Finding an online match is a bit of crapshoot. You can filter matchmaking by signal strength but if you want a low ping match, in my experience, you could be waiting for some time. There have also been a number of instances where matches have dropped out or I’ve had to reenter the lobby for seemingly no reason. After a week or two of playing the game, both online and off, I definitely feel like I reached a skill ceiling where it became clear that to get better at this game, and to have even a slight chance of actually winning some ranked matches, I’d have to dedicate some serious time to learning in-depth combos with specific characters. The question then becomes whether I wanted to invest the time in getting to a point where I can hold my own online. The answer is naturally going to be different from person to person, but it’s something worth asking yourself before buying.

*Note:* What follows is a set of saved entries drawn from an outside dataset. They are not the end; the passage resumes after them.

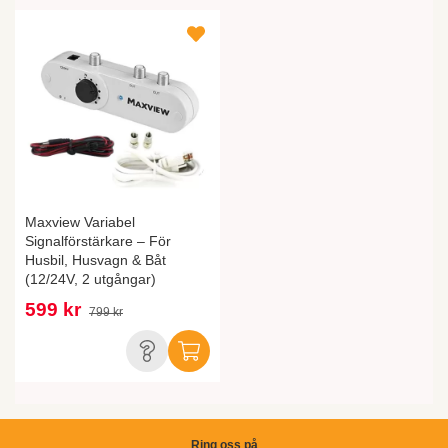
Maxview Variabel
Signalförstärkare – För
Husbil, Husvagn & Båt
(12/24V, 2 utgångar)
599 kr
799 kr
Ring oss på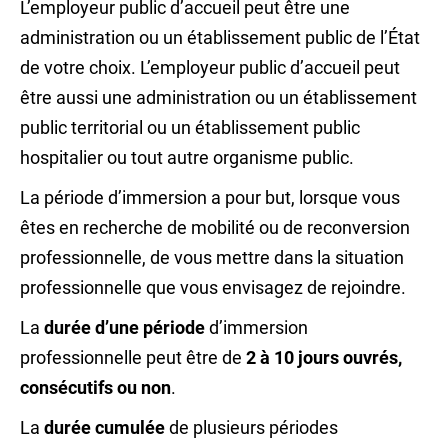
L’employeur public d’accueil peut être une
administration ou un établissement public de l’État
de votre choix. L’employeur public d’accueil peut
être aussi une administration ou un établissement
public territorial ou un établissement public
hospitalier ou tout autre organisme public.
La période d’immersion a pour but, lorsque vous
êtes en recherche de mobilité ou de reconversion
professionnelle, de vous mettre dans la situation
professionnelle que vous envisagez de rejoindre.
La
durée d’une période
d’immersion
professionnelle peut être de
2 à 10
jours ouvrés
,
consécutifs ou non
.
La
durée cumulée
de plusieurs périodes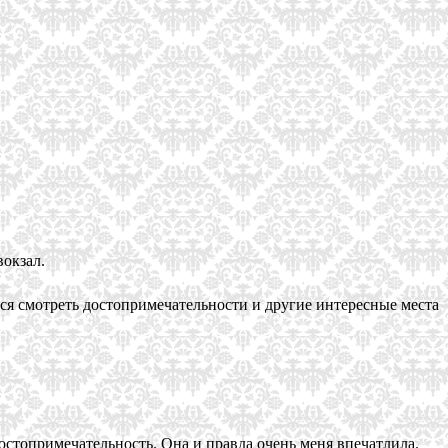
вокзал.
ился смотреть достопримечательности и другие интересные места
остопримечательность. Она и правда очень меня впечатлила.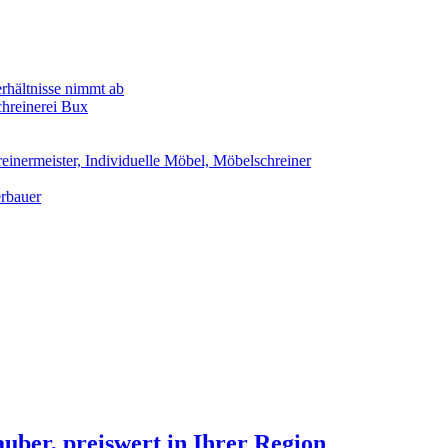
rhältnisse nimmt ab
chreinerei Bux
einermeister, Individuelle Möbel, Möbelschreiner
erbauer
auber, preiswert in Ihrer Region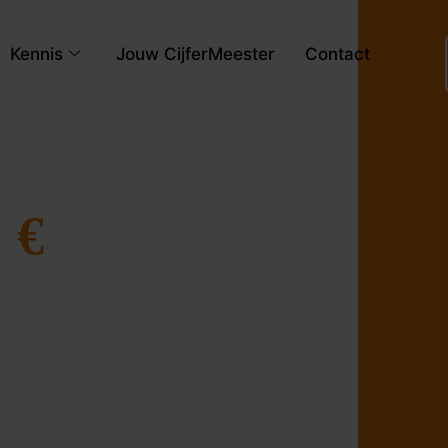
Kennis
Jouw CijferMeester
Contact
 €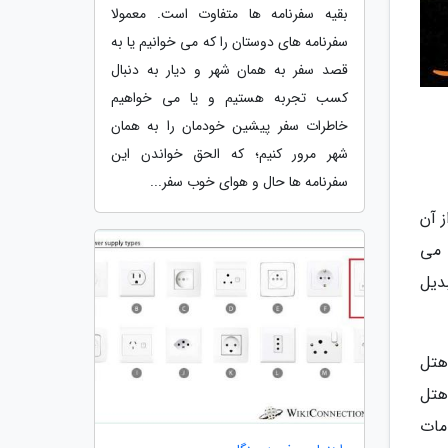
بقیه سفرنامه ها متفاوت است. معمولا
سفرنامه های دوستان را که می خوانیم یا به
قصد سفر به همان شهر و دیار به دنبال
کسب تجربه هستیم و یا می خواهیم
خاطرات سفر پیشین خودمان را به همان
شهر مرور کنیم؛ که الحق خواندن این
سفرنامه ها حال و هوای خوب سفر...
ز آن
 می
ون تبدیل
هتل
هتل
مات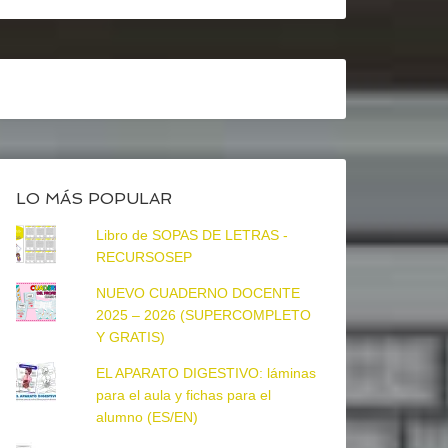
LO MÁS POPULAR
Libro de SOPAS DE LETRAS -
RECURSOSEP
NUEVO CUADERNO DOCENTE
2025 – 2026 (SUPERCOMPLETO
Y GRATIS)
EL APARATO DIGESTIVO: láminas
para el aula y fichas para el
alumno (ES/EN)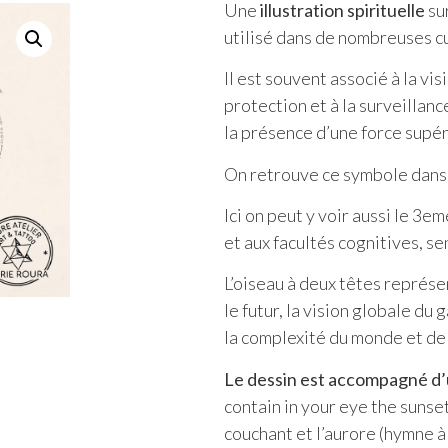
Une
illustration spirituelle
sur
utilisé dans de nombreuses cu
Il est souvent associé à la vis
protection et à la surveillanc
la présence d’une force supé
On retrouve ce symbole dans
Ici on peut y voir aussi le 3em
et aux facultés cognitives, se
L’oiseau à deux têtes représe
le futur, la vision globale d
la complexité du monde et de
Le dessin est accompagné d’
contain in your eye the sunse
couchant et l’aurore (hymne à 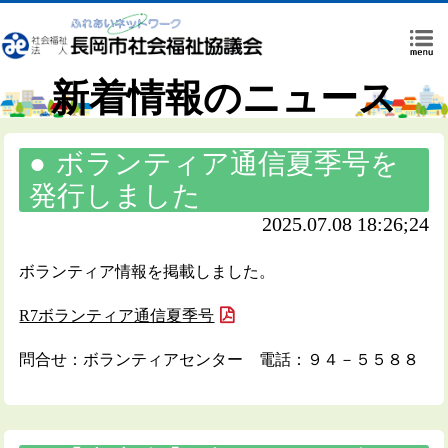
新着情報のニュース
ボランティア通信夏季号を
発行しました
2025.07.08 18:26;24
ボランティア情報を掲載しました。
R7ボランティア通信夏季号
問合せ：ボランティアセンター 電話：９４－５５８８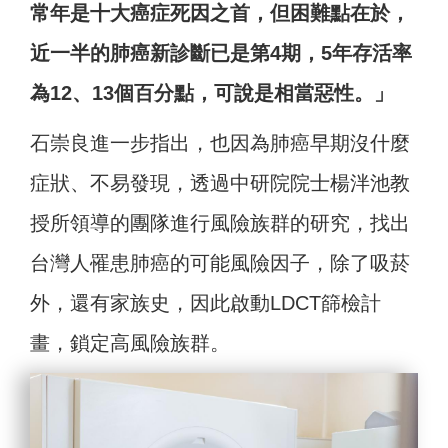
常年是十大癌症死因之首，但困難點在於，
近一半的肺癌新診斷已是第4期，5年存活率
為12、13個百分點，可說是相當惡性。」
石崇良進一步指出，也因為肺癌早期沒什麼
症狀、不易發現，透過中研院院士楊泮池教
授所領導的團隊進行風險族群的研究，找出
台灣人罹患肺癌的可能風險因子，除了吸菸
外，還有家族史，因此啟動LDCT篩檢計
畫，鎖定高風險族群。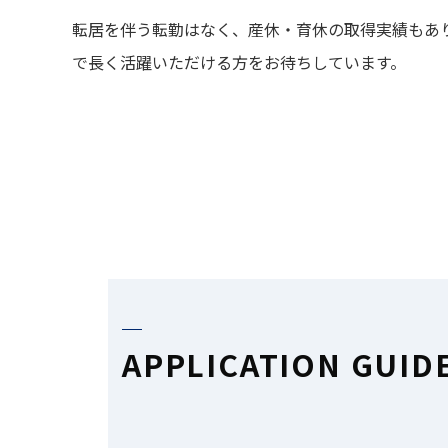
転居を伴う転勤はなく、産休・育休の取得実績もあり
で長く活躍いただける方をお待ちしています。
APPLICATION GUID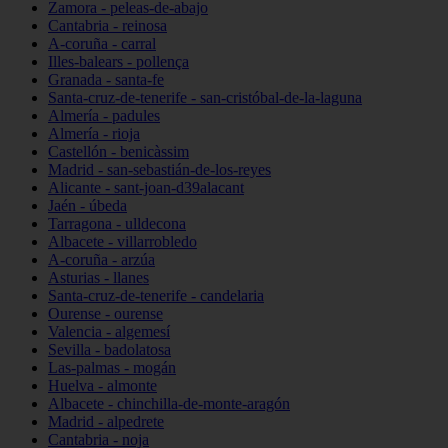
Zamora - peleas-de-abajo
Cantabria - reinosa
A-coruña - carral
Illes-balears - pollença
Granada - santa-fe
Santa-cruz-de-tenerife - san-cristóbal-de-la-laguna
Almería - padules
Almería - rioja
Castellón - benicàssim
Madrid - san-sebastián-de-los-reyes
Alicante - sant-joan-d39alacant
Jaén - úbeda
Tarragona - ulldecona
Albacete - villarrobledo
A-coruña - arzúa
Asturias - llanes
Santa-cruz-de-tenerife - candelaria
Ourense - ourense
Valencia - algemesí
Sevilla - badolatosa
Las-palmas - mogán
Huelva - almonte
Albacete - chinchilla-de-monte-aragón
Madrid - alpedrete
Cantabria - noja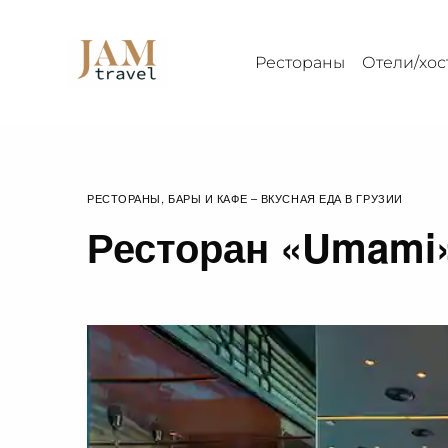
Рестораны
Отели/хос
РЕСТОРАНЫ, БАРЫ И КАФЕ – ВКУСНАЯ ЕДА В ГРУЗИИ
Ресторан «Umami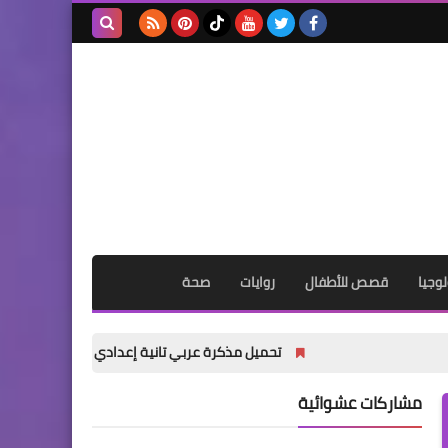
بحث هذه
المدونة
الإلكترونية
وجيا
قصص للأطفال
روايات
صحة
تحميل مذكرة عربي تانية إعدادي ترم أول 2027 PDF | شرح شامل للأستاذ أكرم مؤمن
مشاركات عشوائية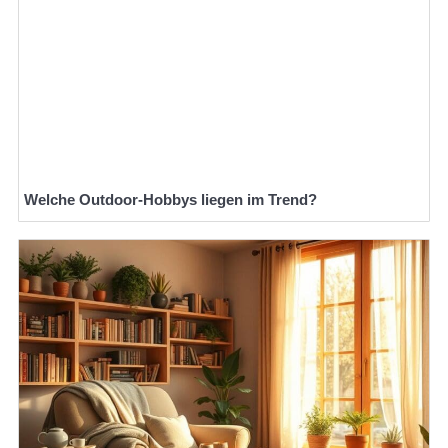
Welche Outdoor-Hobbys liegen im Trend?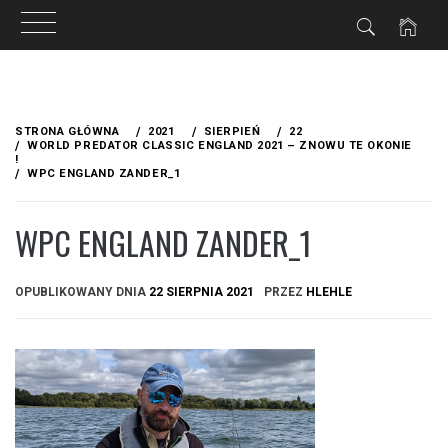
Przejdź
do
STRONA GŁÓWNA
2021
SIERPIEŃ
22
treści
WORLD PREDATOR CLASSIC ENGLAND 2021 – ZNOWU TE OKONIE
!
WPC ENGLAND ZANDER_1
WPC ENGLAND ZANDER_1
OPUBLIKOWANY DNIA
22 SIERPNIA 2021
PRZEZ
HLEHLE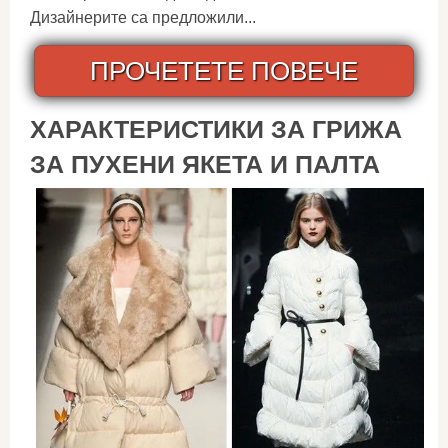
Дизайнерите са предложили...
ПРОЧЕТЕТЕ ПОВЕЧЕ
ХАРАКТЕРИСТИКИ ЗА ГРИЖА
ЗА ПУХЕНИ ЯКЕТА И ПАЛТА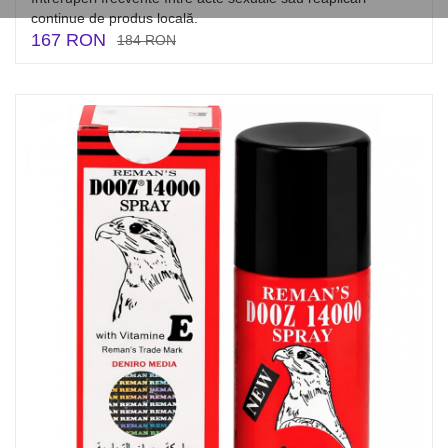
continue de produs locală.
167 RON
184 RON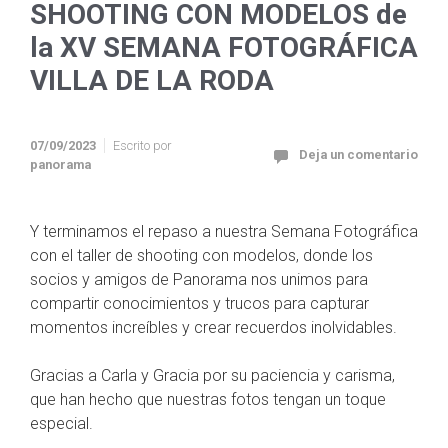
SHOOTING CON MODELOS de
la XV SEMANA FOTOGRÁFICA
VILLA DE LA RODA
07/09/2023
Escrito por
Deja un comentario
panorama
Y terminamos el repaso a nuestra Semana Fotográfica
con el taller de shooting con modelos, donde los
socios y amigos de Panorama nos unimos para
compartir conocimientos y trucos para capturar
momentos increíbles y crear recuerdos inolvidables.
Gracias a Carla y Gracia por su paciencia y carisma,
que han hecho que nuestras fotos tengan un toque
especial.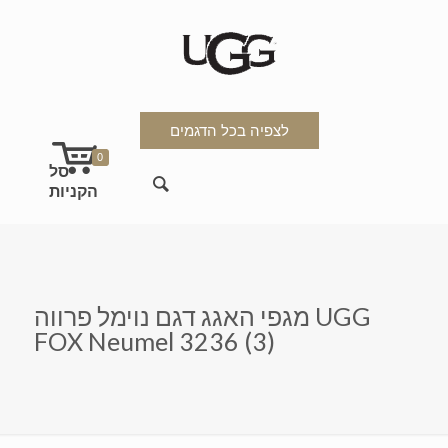
לצפיה בכל הדגמים
0
מגפי האגג דגם נוימל פרווה UGG
FOX Neumel 3236 (3)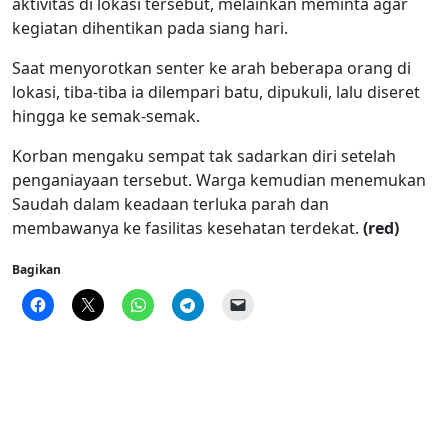
aktivitas di lokasi tersebut, melainkan meminta agar
kegiatan dihentikan pada siang hari.
Saat menyorotkan senter ke arah beberapa orang di
lokasi, tiba-tiba ia dilempari batu, dipukuli, lalu diseret
hingga ke semak-semak.
Korban mengaku sempat tak sadarkan diri setelah
penganiayaan tersebut. Warga kemudian menemukan
Saudah dalam keadaan terluka parah dan
membawanya ke fasilitas kesehatan terdekat.
(red)
Bagikan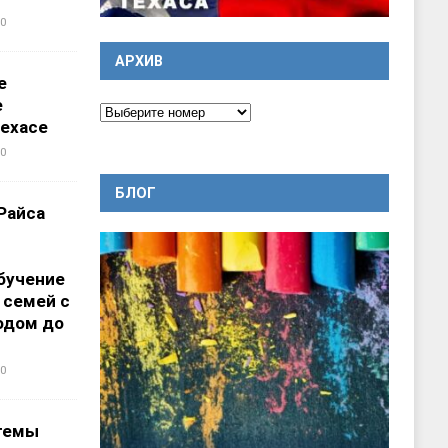
0
АРХИВ
е
е
ехасе
0
БЛОГ
Райса
бучение
 семей с
одом до
0
темы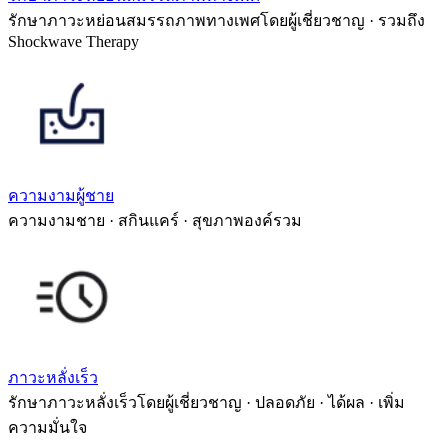
รักษาภาวะหย่อนสมรรถภาพทางเพศโดยผู้เชี่ยวชาญ · รวมถึง
Shockwave Therapy
ความงามผู้ชาย
ความงามชาย · สกินแคร์ · สุขภาพองค์รวม
ภาวะหลั่งเร็ว
รักษาภาวะหลั่งเร็วโดยผู้เชี่ยวชาญ · ปลอดภัย · ได้ผล · เพิ่ม
ความมั่นใจ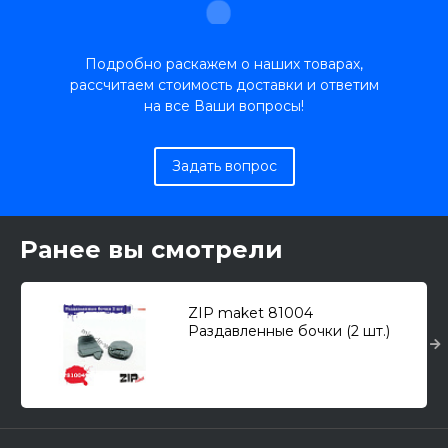
Подробно раскажем о наших товарах,
рассчитаем стоимость доставки и ответим
на все Ваши вопросы!
Задать вопрос
Ранее вы смотрели
ZIP maket 81004
Раздавленные бочки (2 шт.)
1/35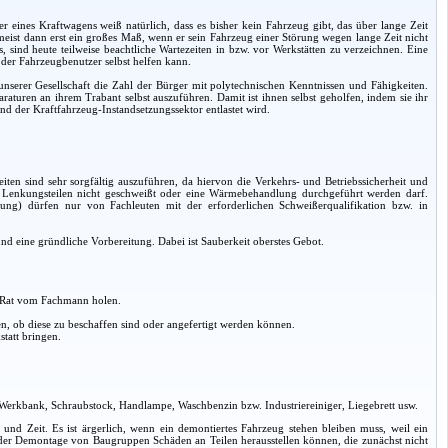
r eines Kraftwagens weiß natürlich, dass es bisher kein Fahrzeug gibt, das über lange Zeit
t meist dann erst ein großes Maß, wenn er sein Fahrzeug einer Störung wegen lange Zeit nicht
ind heute teilweise beachtliche Wartezeiten in bzw. vor Werkstätten zu verzeichnen. Eine
l der Fahrzeugbenutzer selbst helfen kann.
nserer Gesellschaft die Zahl der Bürger mit polytechnischen Kenntnissen und Fähigkeiten.
paraturen an ihrem Trabant selbst auszuführen. Damit ist ihnen selbst geholfen, indem sie ihr
und der Kraftfahrzeug-Instandsetzungssektor entlastet wird.
iten sind sehr sorgfältig auszuführen, da hiervon die Verkehrs- und Betriebssicherheit und
n Lenkungsteilen nicht geschweißt oder eine Wärmebehandlung durchgeführt werden darf.
ung) dürfen nur von Fachleuten mit der erforderlichen Schweißerqualifikation bzw. in
d eine gründliche Vorbereitung. Dabei ist Sauberkeit oberstes Gebot.
. Rat vom Fachmann holen.
, ob diese zu beschaffen sind oder angefertigt werden können.
tatt bringen.
 Werkbank, Schraubstock, Handlampe, Waschbenzin bzw. Industriereiniger, Liegebrett usw.
it und Zeit. Es ist ärgerlich, wenn ein demontiertes Fahrzeug stehen bleiben muss, weil ein
ei der Demontage von Baugruppen Schäden an Teilen herausstellen können, die zunächst nicht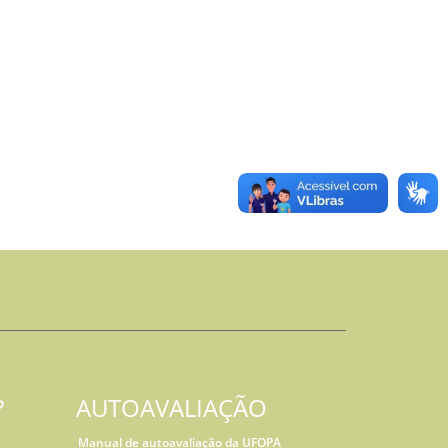
?
AUTOAVALIAÇÃO
Manual de autoavaliação da UFOPA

Dragon Ball FighterZ is clearly a passion project for developer Arc System Works. The amount of care and detail that has gone into each stage, character and their abilities is astounding. For anyone who has even a passing interest in fighting games or Dragon Ball, you owe it to yourself to check this game out. There’s enough offline content to keep you busy if the idea of ranked online is too intimidating, but for those who embrace the salty disconnects and meta discussion the scene is thriving. Casual players like me may reach a point where the amount of time and focus required to improve further increases exponentially, but that shouldn’t dissuade you from checking out this gorgeous, intensely satisfying fighter.
Dragon Ball FighterZ was reviewed on a PS4 Pro using a promo copy provided by Bandai Namco.